SIOUX FALLS, S.D. (KELO) — The Sept. 26 Midwest Honor Flight trip to Washington, D.C. brought veterans to a number of landmarks in a relatively short amount of time in northern Virginia and D.C. before they returned to Sioux Falls, where they received an enthusiastic reception. Support isn’t just available from a cheering crowd; if a veteran is struggling with PTSD, depression or thoughts of suicide, resources are within reach.
“It’s got to be a nation-wide effort to do more, to listen more, to talk more and to help our veterans get the help that they need,” Navy veteran Rodney Smith said.
Shortly after cheers rang out at the Sioux Falls Arena, Smith shared how mental illness has shaken his world.
“My brother, who was a Green Beret in Vietnam, he made it home, but he didn’t make it,” said Smith, who lives in the Chester, S.D. area. “In 1976, he committed suicide. I always felt guilty about that because I wasn’t there to be the one to talk him out of it.”
His brother Duane was 26 years old. Rodney describes his brother as giving and “fun-loving.”
“After I came home from Vietnam and being a veteran of there, he still wouldn’t talk to me,” Smith said. “He couldn’t talk to me about it, so it was that horrific that he couldn’t even share it with a blood brother, let alone a military brother.”
Army veteran LeRoy Madsen of Pierre, who like Smith was among the honored veterans on the trip, spoke with KELOLAND News near the National Mall about mental health.

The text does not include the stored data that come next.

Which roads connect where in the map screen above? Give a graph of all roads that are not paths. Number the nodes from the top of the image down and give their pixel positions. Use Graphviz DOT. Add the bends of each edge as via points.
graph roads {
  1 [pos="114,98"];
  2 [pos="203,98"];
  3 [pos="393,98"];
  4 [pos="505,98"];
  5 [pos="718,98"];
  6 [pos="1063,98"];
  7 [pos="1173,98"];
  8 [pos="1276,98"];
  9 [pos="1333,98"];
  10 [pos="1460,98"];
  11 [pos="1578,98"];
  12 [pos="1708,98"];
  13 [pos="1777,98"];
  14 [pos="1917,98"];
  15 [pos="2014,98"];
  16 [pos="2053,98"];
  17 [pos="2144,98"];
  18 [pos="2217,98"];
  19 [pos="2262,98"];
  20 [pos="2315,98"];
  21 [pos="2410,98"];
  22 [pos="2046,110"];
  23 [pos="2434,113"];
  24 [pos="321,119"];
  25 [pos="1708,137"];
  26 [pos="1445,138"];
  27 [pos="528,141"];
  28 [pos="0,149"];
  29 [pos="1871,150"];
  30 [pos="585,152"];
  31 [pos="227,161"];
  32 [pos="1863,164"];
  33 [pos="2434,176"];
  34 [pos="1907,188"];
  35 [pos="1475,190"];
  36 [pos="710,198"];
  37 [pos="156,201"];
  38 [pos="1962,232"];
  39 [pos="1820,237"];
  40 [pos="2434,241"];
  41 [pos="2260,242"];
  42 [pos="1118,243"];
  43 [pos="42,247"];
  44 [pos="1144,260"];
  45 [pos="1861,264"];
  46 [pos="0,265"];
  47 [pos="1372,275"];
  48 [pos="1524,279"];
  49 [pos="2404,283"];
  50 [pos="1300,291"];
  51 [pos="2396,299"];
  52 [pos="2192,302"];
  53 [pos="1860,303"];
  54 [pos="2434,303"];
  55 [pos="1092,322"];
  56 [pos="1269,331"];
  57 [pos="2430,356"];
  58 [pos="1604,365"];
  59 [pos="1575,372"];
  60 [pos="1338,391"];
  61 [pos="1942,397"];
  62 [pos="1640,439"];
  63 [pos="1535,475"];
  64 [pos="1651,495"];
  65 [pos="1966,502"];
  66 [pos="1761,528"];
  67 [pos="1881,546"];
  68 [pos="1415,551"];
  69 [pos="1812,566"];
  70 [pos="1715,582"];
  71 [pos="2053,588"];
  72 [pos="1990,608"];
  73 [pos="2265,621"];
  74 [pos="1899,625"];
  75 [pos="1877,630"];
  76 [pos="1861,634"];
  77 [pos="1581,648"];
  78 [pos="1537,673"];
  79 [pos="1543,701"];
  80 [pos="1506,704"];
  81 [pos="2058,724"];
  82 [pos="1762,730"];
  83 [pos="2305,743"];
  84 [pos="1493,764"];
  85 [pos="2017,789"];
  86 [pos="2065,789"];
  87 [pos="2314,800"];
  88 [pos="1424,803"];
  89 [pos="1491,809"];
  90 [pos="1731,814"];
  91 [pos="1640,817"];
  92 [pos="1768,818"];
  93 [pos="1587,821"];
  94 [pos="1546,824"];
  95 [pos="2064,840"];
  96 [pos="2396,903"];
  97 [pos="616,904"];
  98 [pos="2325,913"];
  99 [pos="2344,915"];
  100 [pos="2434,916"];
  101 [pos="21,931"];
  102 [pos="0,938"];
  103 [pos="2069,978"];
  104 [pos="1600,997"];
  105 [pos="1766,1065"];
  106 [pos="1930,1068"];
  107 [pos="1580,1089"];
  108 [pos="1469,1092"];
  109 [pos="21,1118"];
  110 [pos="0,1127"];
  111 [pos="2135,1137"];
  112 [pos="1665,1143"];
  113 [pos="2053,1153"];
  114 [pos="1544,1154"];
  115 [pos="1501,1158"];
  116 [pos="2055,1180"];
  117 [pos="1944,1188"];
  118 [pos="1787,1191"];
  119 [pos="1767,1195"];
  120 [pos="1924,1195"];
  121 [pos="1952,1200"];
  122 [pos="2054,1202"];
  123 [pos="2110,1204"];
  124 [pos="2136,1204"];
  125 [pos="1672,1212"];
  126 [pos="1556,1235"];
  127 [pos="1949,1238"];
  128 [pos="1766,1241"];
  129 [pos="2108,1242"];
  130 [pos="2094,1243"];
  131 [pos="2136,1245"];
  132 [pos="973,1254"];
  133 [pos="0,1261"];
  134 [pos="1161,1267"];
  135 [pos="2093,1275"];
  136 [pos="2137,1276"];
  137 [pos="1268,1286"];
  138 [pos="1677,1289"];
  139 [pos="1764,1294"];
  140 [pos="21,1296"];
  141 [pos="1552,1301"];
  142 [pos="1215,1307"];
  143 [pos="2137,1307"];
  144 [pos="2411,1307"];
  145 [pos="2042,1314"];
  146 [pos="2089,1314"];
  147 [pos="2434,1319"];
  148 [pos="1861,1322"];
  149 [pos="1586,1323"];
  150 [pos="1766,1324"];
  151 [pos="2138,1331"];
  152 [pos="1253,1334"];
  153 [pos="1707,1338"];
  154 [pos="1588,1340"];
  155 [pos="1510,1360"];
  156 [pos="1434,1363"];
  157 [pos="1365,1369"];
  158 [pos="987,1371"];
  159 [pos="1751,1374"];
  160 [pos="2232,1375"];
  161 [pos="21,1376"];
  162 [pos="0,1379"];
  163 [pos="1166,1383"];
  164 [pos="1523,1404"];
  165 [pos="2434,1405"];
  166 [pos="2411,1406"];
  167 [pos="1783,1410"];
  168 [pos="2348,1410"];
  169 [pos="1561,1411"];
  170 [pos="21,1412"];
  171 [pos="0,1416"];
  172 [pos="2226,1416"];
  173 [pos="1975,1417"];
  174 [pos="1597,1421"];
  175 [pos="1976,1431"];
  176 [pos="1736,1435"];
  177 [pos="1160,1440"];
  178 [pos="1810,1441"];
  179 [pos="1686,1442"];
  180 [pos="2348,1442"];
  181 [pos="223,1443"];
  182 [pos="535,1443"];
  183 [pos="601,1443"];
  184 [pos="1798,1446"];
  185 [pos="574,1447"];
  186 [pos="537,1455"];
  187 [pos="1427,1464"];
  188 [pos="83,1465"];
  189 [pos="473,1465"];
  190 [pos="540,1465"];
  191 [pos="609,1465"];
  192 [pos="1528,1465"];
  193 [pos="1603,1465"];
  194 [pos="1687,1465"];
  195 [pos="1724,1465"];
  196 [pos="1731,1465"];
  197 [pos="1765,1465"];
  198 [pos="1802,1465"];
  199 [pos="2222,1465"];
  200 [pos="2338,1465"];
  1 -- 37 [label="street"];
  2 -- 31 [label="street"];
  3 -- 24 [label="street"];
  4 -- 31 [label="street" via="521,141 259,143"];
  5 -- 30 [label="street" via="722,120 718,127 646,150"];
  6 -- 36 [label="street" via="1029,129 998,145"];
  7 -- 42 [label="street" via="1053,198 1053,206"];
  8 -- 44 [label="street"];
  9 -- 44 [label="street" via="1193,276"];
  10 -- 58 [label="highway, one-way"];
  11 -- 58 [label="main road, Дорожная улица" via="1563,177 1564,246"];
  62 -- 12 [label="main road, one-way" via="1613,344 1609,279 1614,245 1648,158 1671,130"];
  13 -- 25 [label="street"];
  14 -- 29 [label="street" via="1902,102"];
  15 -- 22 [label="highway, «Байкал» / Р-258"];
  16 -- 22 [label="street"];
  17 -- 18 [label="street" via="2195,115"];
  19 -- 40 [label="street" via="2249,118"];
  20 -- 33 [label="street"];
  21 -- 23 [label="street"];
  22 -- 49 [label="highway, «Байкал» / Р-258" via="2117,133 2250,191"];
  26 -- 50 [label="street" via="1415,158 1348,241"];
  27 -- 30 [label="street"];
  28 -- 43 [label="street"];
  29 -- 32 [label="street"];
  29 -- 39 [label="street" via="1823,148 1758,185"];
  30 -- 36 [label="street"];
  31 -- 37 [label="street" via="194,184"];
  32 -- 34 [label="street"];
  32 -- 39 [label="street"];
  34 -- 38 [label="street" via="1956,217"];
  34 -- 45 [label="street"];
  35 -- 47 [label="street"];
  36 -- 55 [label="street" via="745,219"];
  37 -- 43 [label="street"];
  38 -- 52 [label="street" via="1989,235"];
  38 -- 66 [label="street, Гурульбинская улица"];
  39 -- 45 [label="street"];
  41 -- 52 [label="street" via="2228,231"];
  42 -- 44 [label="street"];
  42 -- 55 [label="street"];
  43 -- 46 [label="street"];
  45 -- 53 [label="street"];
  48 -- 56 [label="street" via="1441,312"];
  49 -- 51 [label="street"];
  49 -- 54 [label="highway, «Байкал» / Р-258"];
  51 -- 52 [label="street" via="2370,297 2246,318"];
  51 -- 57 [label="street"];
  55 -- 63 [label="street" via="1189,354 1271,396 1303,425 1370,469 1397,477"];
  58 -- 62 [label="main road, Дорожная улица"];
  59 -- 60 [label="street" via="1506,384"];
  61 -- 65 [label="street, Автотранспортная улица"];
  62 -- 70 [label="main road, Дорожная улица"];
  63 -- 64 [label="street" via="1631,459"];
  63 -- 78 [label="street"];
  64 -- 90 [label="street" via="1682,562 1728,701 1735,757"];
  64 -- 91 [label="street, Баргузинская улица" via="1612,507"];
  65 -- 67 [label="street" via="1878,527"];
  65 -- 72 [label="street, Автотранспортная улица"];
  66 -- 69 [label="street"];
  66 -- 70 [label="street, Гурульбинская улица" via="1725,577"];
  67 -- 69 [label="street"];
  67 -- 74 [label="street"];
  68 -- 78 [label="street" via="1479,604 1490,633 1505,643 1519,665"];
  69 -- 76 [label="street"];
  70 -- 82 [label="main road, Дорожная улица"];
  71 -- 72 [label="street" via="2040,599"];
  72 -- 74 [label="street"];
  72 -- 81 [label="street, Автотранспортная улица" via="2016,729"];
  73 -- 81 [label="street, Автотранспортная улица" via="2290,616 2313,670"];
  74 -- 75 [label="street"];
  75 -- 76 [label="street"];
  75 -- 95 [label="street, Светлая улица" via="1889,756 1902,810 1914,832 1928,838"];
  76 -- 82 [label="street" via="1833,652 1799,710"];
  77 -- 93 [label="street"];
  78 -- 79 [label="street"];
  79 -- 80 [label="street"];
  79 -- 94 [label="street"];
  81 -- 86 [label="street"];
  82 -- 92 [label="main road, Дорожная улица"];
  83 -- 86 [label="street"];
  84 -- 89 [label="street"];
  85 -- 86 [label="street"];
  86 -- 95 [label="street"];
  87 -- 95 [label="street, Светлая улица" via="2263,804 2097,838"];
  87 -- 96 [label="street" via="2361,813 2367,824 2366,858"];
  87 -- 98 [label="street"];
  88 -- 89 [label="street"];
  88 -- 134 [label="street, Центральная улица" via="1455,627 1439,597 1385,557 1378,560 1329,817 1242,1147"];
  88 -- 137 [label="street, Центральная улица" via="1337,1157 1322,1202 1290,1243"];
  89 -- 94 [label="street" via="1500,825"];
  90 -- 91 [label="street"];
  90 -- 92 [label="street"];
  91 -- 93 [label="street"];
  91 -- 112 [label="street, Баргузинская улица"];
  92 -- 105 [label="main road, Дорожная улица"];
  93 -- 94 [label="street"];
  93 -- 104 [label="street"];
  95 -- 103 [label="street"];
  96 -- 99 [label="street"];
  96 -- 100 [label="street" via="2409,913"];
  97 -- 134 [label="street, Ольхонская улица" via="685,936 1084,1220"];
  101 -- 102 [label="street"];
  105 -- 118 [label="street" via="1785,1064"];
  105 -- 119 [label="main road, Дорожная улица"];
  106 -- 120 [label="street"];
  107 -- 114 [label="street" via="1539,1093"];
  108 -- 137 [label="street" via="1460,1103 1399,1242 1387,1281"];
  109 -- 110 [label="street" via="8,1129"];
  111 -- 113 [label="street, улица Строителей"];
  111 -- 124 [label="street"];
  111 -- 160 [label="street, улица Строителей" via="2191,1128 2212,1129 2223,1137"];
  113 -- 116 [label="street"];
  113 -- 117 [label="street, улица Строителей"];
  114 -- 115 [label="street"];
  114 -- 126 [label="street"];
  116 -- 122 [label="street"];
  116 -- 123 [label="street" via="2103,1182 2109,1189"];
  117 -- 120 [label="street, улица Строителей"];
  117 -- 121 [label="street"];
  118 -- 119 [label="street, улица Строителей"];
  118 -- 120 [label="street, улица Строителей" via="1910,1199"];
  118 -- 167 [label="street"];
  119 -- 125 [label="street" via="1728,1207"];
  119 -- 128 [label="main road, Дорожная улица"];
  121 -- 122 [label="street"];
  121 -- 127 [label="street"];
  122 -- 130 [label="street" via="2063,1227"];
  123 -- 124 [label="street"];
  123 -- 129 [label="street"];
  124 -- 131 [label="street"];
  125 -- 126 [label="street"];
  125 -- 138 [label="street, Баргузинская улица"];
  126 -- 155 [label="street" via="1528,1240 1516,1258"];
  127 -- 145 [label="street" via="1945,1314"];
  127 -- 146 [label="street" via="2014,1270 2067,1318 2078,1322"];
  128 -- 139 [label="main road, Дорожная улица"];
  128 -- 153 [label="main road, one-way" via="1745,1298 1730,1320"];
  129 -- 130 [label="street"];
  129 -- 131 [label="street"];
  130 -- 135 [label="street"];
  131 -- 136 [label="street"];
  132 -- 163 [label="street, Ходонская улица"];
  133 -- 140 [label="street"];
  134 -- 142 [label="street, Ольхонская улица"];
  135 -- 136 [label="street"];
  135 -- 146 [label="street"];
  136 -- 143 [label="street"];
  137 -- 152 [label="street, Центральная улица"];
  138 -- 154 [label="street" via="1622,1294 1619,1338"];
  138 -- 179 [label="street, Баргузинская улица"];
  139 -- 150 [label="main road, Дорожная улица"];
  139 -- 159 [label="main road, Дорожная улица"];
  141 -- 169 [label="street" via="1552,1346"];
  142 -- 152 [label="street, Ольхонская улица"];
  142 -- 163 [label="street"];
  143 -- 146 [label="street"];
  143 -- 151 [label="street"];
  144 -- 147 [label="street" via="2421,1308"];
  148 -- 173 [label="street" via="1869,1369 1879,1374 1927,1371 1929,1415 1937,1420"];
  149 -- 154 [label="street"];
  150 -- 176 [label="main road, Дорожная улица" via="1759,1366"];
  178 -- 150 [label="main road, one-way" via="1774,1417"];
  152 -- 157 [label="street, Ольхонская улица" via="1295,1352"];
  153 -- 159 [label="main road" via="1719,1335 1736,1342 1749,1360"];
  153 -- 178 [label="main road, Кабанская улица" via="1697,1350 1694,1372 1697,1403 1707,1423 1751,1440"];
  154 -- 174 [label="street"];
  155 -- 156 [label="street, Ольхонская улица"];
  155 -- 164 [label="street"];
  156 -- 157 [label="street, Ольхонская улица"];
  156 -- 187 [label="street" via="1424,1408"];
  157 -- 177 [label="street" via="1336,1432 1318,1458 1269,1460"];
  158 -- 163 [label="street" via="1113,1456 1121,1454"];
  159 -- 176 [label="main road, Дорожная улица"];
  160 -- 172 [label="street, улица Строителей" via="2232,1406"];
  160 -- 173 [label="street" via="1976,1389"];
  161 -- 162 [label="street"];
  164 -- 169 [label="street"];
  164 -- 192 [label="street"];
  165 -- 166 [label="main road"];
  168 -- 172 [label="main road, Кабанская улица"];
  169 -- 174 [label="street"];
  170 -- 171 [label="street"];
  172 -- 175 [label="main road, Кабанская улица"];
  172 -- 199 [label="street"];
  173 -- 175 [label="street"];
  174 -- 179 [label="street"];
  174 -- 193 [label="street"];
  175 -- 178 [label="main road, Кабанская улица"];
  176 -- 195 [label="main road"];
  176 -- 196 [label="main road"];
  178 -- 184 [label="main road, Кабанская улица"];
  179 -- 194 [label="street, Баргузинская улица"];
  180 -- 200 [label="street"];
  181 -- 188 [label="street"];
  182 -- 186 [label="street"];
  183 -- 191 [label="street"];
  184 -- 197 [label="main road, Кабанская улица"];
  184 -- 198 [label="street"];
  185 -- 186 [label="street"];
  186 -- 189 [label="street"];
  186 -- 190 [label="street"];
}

“You never know how war’s going to affect an individual,” Madsen said. “It could be mental; it could be physical. You have no idea until you deal with it yourself.”
“You’ve got to find a friend that will be the one for you,” Smith said. “And that’s the American Legion’s program now, is to ‘Be the One.'”
The Veterans Crisis Line is one resource that’s available every hour of the day: just four digits away.
“Dial 988 and then dial 1,” Smith said.